**引用文**
迎えた2019/20シーズン。今夏に各クラブが積極的に補強を行ったが、やはり単純な戦力値で言うとシティとリバプールは充実している。今季も、この2クラブがプレミアリーグ全体を牽引していく存在となることだろう。
現地時間9日、先に開幕を迎えたのはリバプールであった。ホームで昇格組のノーリッジと対戦した同クラブは、モハメド・サラーやフィルジル・ファン・ダイクらにゴールが生まれ、4-1と快勝。期待を裏切らない、素晴らしいスタートを切った。
そして、10日には昨季王者のシティが登場。アウェイでウェストハムと対戦した同クラブも、変わらぬ強さを見せつけ5-0の大勝を収めている。いきなり、チャンピオンの貫禄を見せつける結果となった。
シティはこの日、お馴染みの4-3-3を採用して試合に挑んだ。最終ラインや中盤はおおむね予想通りのメンバーが名を連ねたが、前線にベルナルド・シルバの名はなく、リヤド・マフレズが先発入り。1トップはガブリエル・ジェズスが務めるなど、こちらはやや変化を加えてきた印象があった。
立ち上がり、シティはウェストハムの守備に苦しんだ。2列目のフェリペ・アンデルソンやミカエル・アントニオは中盤のケビン・デ・ブルイネ、ダビド・シルバに対するパスコースを限定するため、内側に絞って全体の距離感をコンパクトに保つ。そこへパスを入れられても中盤底のジャック・ウィルシャーやデクラン・ライスが素早くプレスを行い、2列目の選手と挟み込むような形でシティの攻撃をシャットアウト。アウェイチームはボールこそ支配できるものの、ゴール前に持っていくような形は、あまり作れていなかった。

**与えられた情報**
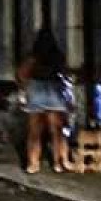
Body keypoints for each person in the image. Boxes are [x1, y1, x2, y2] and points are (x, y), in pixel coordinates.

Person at [17, 29, 71, 175]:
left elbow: (22, 73)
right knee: (57, 131)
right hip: (54, 89)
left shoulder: (33, 57)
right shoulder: (58, 57)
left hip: (36, 90)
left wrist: (24, 89)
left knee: (35, 131)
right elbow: (65, 73)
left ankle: (33, 164)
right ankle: (58, 162)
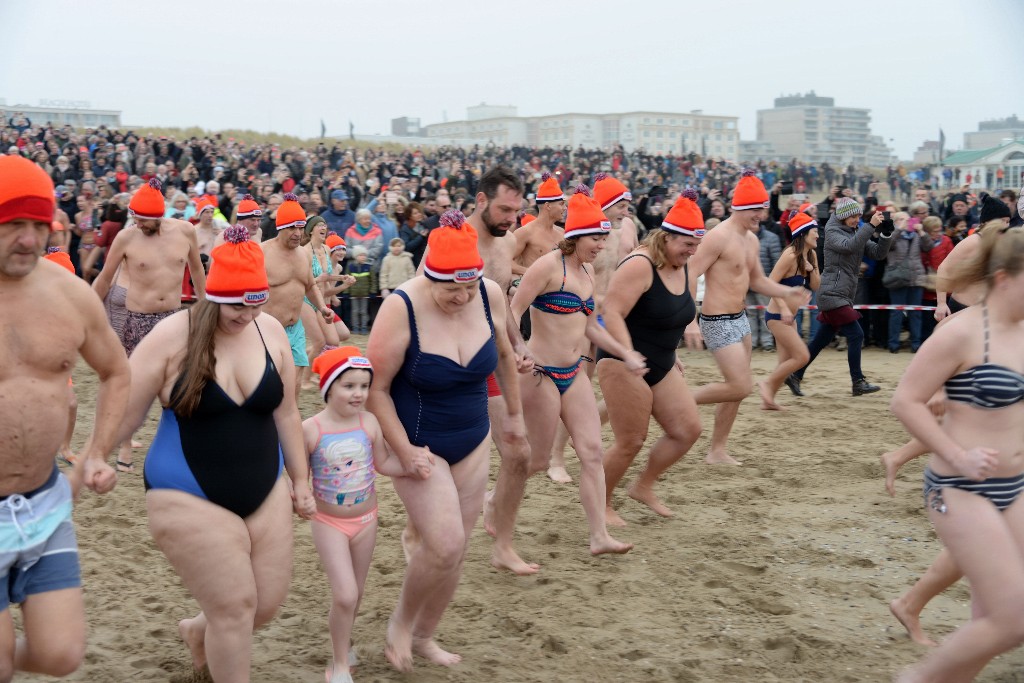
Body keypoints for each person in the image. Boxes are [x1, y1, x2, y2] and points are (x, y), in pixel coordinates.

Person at [116, 224, 316, 682]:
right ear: (212, 294)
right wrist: (95, 458)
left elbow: (286, 411)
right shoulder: (173, 336)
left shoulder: (269, 331)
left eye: (254, 304)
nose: (245, 316)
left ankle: (197, 632)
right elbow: (123, 410)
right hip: (185, 487)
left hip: (265, 483)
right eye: (234, 306)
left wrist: (302, 482)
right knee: (235, 608)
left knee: (262, 606)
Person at [366, 210, 526, 671]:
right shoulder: (402, 306)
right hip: (418, 439)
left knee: (457, 550)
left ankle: (425, 635)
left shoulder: (488, 294)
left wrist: (513, 415)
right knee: (444, 542)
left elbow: (503, 358)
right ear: (428, 276)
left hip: (472, 436)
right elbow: (376, 389)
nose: (460, 297)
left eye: (467, 287)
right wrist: (405, 449)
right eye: (449, 288)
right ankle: (400, 622)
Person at [0, 155, 130, 680]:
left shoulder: (71, 296)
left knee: (59, 655)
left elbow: (116, 371)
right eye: (13, 224)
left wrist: (97, 451)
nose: (29, 240)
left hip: (43, 503)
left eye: (40, 225)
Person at [890, 222, 1024, 682]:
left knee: (993, 620)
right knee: (1013, 618)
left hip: (1016, 487)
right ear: (1005, 278)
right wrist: (957, 452)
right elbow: (904, 401)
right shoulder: (961, 333)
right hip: (960, 486)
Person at [511, 184, 638, 553]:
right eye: (596, 238)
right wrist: (519, 347)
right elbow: (513, 309)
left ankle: (598, 536)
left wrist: (625, 352)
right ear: (577, 236)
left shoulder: (586, 274)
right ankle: (493, 501)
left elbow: (592, 326)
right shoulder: (547, 266)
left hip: (573, 372)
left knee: (592, 453)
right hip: (541, 374)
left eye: (603, 238)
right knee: (534, 462)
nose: (602, 245)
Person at [305, 347, 429, 683]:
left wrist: (410, 464)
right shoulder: (311, 429)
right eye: (348, 386)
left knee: (355, 596)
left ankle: (344, 648)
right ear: (328, 386)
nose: (358, 393)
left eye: (363, 386)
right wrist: (298, 496)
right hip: (329, 522)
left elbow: (382, 464)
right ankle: (338, 664)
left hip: (366, 521)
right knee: (344, 594)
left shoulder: (369, 422)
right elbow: (298, 478)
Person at [683, 170, 810, 464]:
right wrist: (690, 320)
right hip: (717, 320)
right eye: (755, 209)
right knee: (740, 385)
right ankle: (677, 401)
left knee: (736, 391)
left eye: (762, 208)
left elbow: (757, 281)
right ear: (737, 208)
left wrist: (785, 292)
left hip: (740, 318)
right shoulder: (718, 237)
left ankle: (717, 450)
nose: (761, 215)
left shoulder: (750, 240)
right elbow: (689, 271)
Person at [597, 189, 704, 526]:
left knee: (687, 430)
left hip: (660, 359)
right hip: (620, 359)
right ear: (666, 236)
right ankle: (600, 504)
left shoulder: (683, 264)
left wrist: (676, 347)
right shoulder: (640, 264)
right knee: (630, 440)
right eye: (686, 244)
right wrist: (627, 353)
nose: (691, 251)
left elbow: (678, 310)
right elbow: (611, 312)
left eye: (696, 246)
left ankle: (642, 486)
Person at [92, 178, 206, 473]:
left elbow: (197, 269)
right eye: (135, 218)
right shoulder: (127, 238)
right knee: (132, 384)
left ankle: (180, 444)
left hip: (173, 318)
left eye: (143, 219)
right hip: (136, 319)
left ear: (158, 216)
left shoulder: (185, 231)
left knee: (179, 385)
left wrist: (207, 306)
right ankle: (126, 445)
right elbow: (105, 277)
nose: (138, 224)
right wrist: (88, 310)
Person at [546, 172, 639, 483]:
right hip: (587, 316)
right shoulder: (586, 236)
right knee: (577, 387)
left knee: (627, 385)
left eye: (627, 203)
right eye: (621, 204)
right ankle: (555, 457)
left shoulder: (629, 229)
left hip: (618, 316)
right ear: (606, 204)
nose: (627, 209)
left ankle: (582, 430)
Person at [787, 198, 893, 397]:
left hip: (842, 294)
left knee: (819, 341)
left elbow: (878, 253)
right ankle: (858, 382)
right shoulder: (833, 231)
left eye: (859, 217)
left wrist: (886, 233)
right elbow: (850, 246)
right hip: (831, 294)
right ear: (843, 216)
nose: (856, 220)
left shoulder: (855, 232)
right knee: (857, 334)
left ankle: (794, 375)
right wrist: (870, 226)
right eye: (853, 217)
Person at [260, 193, 335, 399]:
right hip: (268, 330)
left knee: (294, 386)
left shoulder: (303, 254)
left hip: (295, 330)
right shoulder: (262, 252)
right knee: (266, 384)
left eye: (301, 227)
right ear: (280, 228)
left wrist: (322, 308)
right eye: (292, 227)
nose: (297, 233)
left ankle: (288, 422)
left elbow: (310, 284)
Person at [757, 212, 820, 409]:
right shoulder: (790, 255)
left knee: (784, 363)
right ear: (803, 234)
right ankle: (766, 384)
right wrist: (784, 308)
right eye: (815, 231)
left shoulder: (811, 254)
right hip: (777, 316)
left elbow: (816, 286)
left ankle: (769, 401)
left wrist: (811, 270)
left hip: (789, 317)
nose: (818, 235)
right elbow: (769, 283)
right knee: (802, 356)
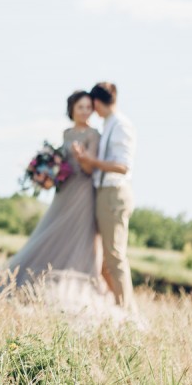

**作業内容**
**1.** 上の引用文のうち、「迎えた2019/20シーズン」から「化を加えてきた印象があった。」までをすべて、一字も変えずに書き写してください。
**2.** 上の引用文について、次の三つの記述が内容と一致するかを判定してください。それぞれ「はい」か「いいえ」で答え、決め手となる引用文の語句をそのまま添えてください。(a) リバプールの開幕戦はアウェイで行われた。(b) シティはウェストハムに5-0で勝った。(c) シティの1トップはリヤド・マフレズが務めた。

**解答一覧**
**1.**
迎えた2019/20シーズン。今夏に各クラブが積極的に補強を行ったが、やはり単純な戦力値で言うとシティとリバプールは充実している。今季も、この2クラブがプレミアリーグ全体を牽引していく存在となることだろう。
現地時間9日、先に開幕を迎えたのはリバプールであった。ホームで昇格組のノーリッジと対戦した同クラブは、モハメド・サラーやフィルジル・ファン・ダイクらにゴールが生まれ、4-1と快勝。期待を裏切らない、素晴らしいスタートを切った。
そして、10日には昨季王者のシティが登場。アウェイでウェストハムと対戦した同クラブも、変わらぬ強さを見せつけ5-0の大勝を収めている。いきなり、チャンピオンの貫禄を見せつける結果となった。
シティはこの日、お馴染みの4-3-3を採用して試合に挑んだ。最終ラインや中盤はおおむね予想通りのメンバーが名を連ねたが、前線にベルナルド・シルバの名はなく、リヤド・マフレズが先発入り。1トップはガブリエル・ジェズスが務めるなど、こちらはやや変化を加えてきた印象があった。

**2.**
(a) いいえ。「ホームで昇格組のノーリッジと対戦した」
(b) はい。「5-0の大勝を収めている」
(c) いいえ。「1トップはガブリエル・ジェズスが務める」